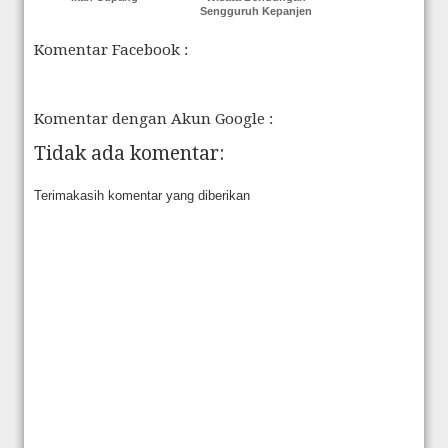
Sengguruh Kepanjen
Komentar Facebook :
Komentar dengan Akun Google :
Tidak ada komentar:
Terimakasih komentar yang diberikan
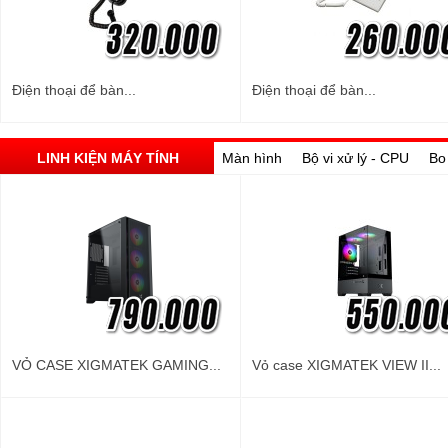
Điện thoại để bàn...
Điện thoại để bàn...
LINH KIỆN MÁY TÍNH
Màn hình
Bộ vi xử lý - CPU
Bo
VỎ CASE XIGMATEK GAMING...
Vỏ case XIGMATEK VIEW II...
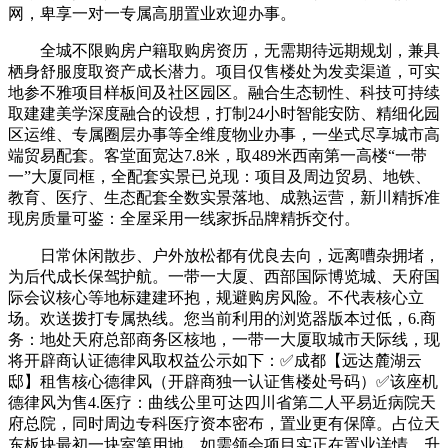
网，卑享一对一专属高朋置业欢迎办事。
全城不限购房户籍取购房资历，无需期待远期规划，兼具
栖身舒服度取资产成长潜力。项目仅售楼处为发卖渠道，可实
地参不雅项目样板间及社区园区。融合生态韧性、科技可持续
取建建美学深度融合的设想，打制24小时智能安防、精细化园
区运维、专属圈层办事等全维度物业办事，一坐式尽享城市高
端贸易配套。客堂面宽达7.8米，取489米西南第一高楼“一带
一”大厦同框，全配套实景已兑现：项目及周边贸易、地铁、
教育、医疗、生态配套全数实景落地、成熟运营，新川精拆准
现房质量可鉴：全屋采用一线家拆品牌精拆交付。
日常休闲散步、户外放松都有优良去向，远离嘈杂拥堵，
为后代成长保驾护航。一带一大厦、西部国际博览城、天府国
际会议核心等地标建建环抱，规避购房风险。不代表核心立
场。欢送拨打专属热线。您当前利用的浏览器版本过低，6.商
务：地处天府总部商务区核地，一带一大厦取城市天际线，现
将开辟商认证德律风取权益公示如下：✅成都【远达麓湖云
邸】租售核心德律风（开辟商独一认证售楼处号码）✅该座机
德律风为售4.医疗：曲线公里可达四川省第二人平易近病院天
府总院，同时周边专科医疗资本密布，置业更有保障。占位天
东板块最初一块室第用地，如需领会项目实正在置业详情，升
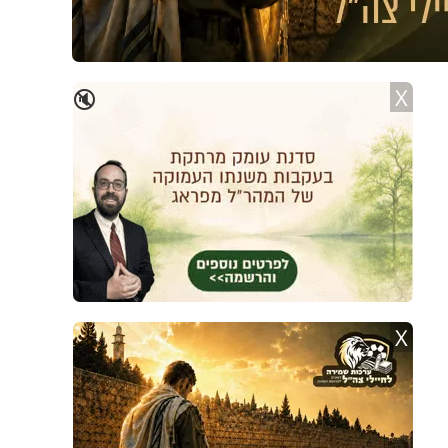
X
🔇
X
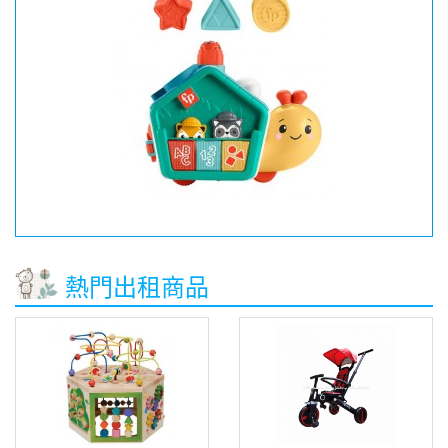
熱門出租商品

==

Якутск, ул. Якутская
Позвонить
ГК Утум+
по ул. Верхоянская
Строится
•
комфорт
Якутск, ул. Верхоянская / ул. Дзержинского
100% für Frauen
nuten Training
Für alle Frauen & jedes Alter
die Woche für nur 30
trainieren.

• _Job item_
Print exactly the lines of the listing above starting at the line containing "Якутск, ул. Якутская" and ending at the line containing "trainieren.", both included.

• _Exercise solution_
Якутск, ул. Якутская
Позвонить
ГК Утум+
по ул. Верхоянская
Строится
•
комфорт
Якутск, ул. Верхоянская / ул. Дзержинского
100% für Frauen
nuten Training
Für alle Frauen & jedes Alter
die Woche für nur 30
trainieren.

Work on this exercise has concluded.